Aantekening verdient dat het arrest ging over een in verzekering gestelde verdachte en dat die verdachte voor hetzelfde feit als waarvoor hij in verzekering was gesteld terecht stond. De conclusie van de AG betreft een zaak waarin de verdachte terecht stond voor twee feiten. Voor het ene feit was de gevangenhouding bevolen en voor het andere feit was geen voorlopige hechtenis van kracht. De vraag is waartoe dat verschil moet leiden. Verhindert het bevel tot gevangenhouding voor het ene feit, dat gevangenneming wordt bevolen voor het andere feit? Mijns inziens is de vraag niet zozeer hoe art. 65 lid 2 Sv moet worden uitgelegd, maar of er sprake is van een situatie waarin van het OM dient te worden verlangd dat het gebruik maakt van de mogelijkheid om het bevel tot gevangenhouding aan te vullen (art. 67b Sv). In essentie ligt hierin de problematiek van misbruik of oneigenlijk gebruik van procesrecht besloten.

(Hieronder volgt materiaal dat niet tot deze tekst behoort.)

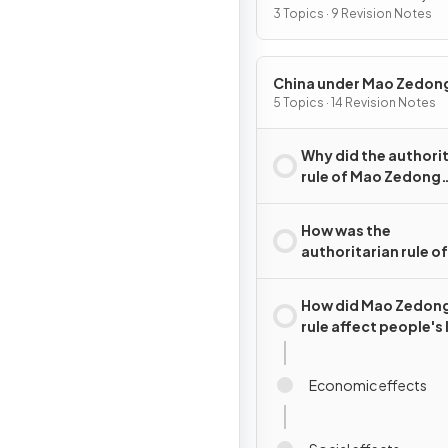
2015
3 Topics · 9 Revision Notes
China under Mao Zedon
1949–76
5 Topics · 14 Revision Notes
Why did the authori
rule of Mao Zedong
emerge in China?
How was the
authoritarian rule o
Zedong maintained
How did Mao Zedong
rule affect people's 
Economic effects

De tekst van art. 67b Sv bepaalt dat de OvJ bij de vordering tot (verlenging) gevangenhouding “kan” bevelen dat de voorlopige hechtenis mede of alleen voor een ander feit heeft te gelden. Dwingend is die formulering bepaald niet.  Zo gezien zou de OvJ de mogelijkheid tot aanvulling kunnen laten lopen en gebruik maken van de bevoegdheid om voor dat andere feit (afzonderlijk) de gevangenneming te gelasten. Voor de duur van de vrijheidsbeneming heeft dat geen gevolgen. In beide gevallen blijft het bevel van kracht totdat zestig dagen na de einduitspraak zijn verstreken (art. 66 lid 2 Sv), terwijl het bevel “te allen tijde” kan worden opgeheven (art. 69 lid 1 Sv). Waar de verdachte in bewaring is gesteld, kan (ook) op de zitting de gevangenhouding worden bevolen (art. 65 lid 1 Sv). Maar dit artikellid gaat primair over de gevangenhouding en dwingt zeker niet de conclusie dat in geval van bewaring geen gevangenneming kan worden bevolen. Ook art. 65 lid 2 Sv sluit dat niet uit. En opnieuw geldt dat het voor de duur van de vrijheidsbeneming lood om oud ijzer is.

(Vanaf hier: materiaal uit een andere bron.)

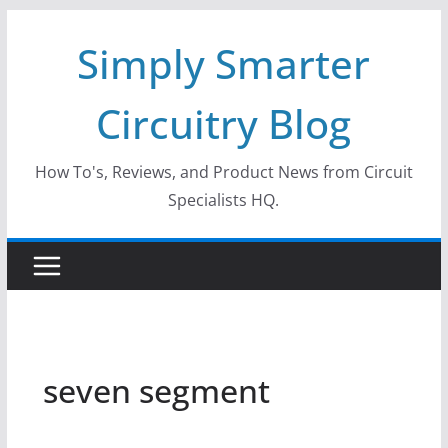
Skip
Simply Smarter
to
content
Circuitry Blog
How To's, Reviews, and Product News from Circuit
Specialists HQ.
seven segment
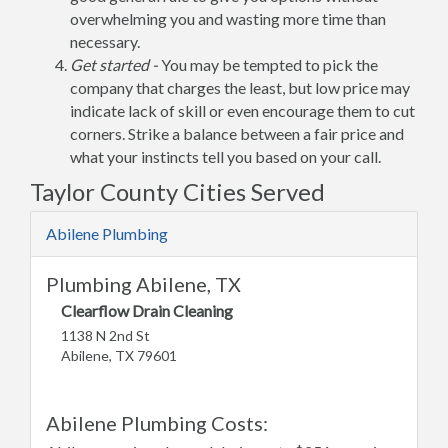
overwhelming you and wasting more time than
necessary.
Get started -
You may be tempted to pick the
company that charges the least, but low price may
indicate lack of skill or even encourage them to cut
corners. Strike a balance between a fair price and
what your instincts tell you based on your call.
Taylor County Cities Served
Abilene Plumbing
Plumbing Abilene, TX
Clearflow Drain Cleaning
1138 N 2nd St
Abilene, TX 79601
Abilene Plumbing Costs:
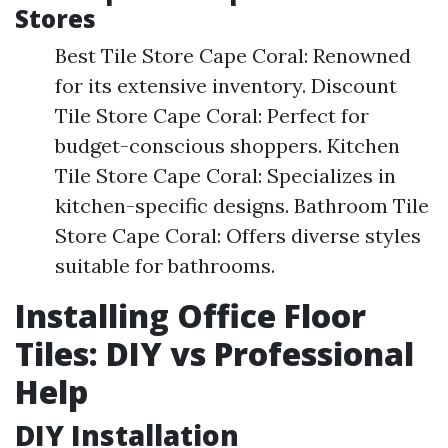
Stores
Best Tile Store Cape Coral: Renowned
for its extensive inventory. Discount
Tile Store Cape Coral: Perfect for
budget-conscious shoppers. Kitchen
Tile Store Cape Coral: Specializes in
kitchen-specific designs. Bathroom Tile
Store Cape Coral: Offers diverse styles
suitable for bathrooms.
Installing Office Floor
Tiles: DIY vs Professional
Help
DIY Installation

De HR ziet zich dus gesteld voor de vraag hoe art. 65 lid 2 Sv moet worden geïnterpreteerd. Zijn eerdere uitspraak van 31 oktober 2000 lijkt mij niet richtinggevend. Daarin ging het immers om een verdachte die in verzekering was gesteld en tegen wie gevangenneming was bevolen. Een wezenlijk andere casuspositie dan die hier aan de orde is. Maar de overwegingen dwingen niet tot de conclusie dat een bevel tot gevangenneming uitsluitend mogelijk is tegen een verdachte die niet in voorlopige hechtenis is gesteld. Het Hof Arnhem-Leeuwarden zat fout. Dat volgens de HR een bevel tot gevangenneming mogelijk is tegen een verdachte die niet in voorlopige hechtenis is gesteld, lijkt mij eerder te wijzen in de richting van de opvatting dat ook als de verdachte zich in voorlopige hechtenis bevindt de rechter de gevangenneming kan bevelen. Daaraan doet niet af dat die voorlopige hechtenis voor een ander feit is bevolen. De bewoordingen van art. 65 lid 2 Sv acht ik doorslaggevend. Als tekstualist hecht ik aan de voorwaarde dat het de rechter niet is toegestaan ter zitting ambtshalve de gevangenhouding te bevelen. Art. 65 lid 1 Sv stelt die eis en daaraan valt m.i. niet te tornen.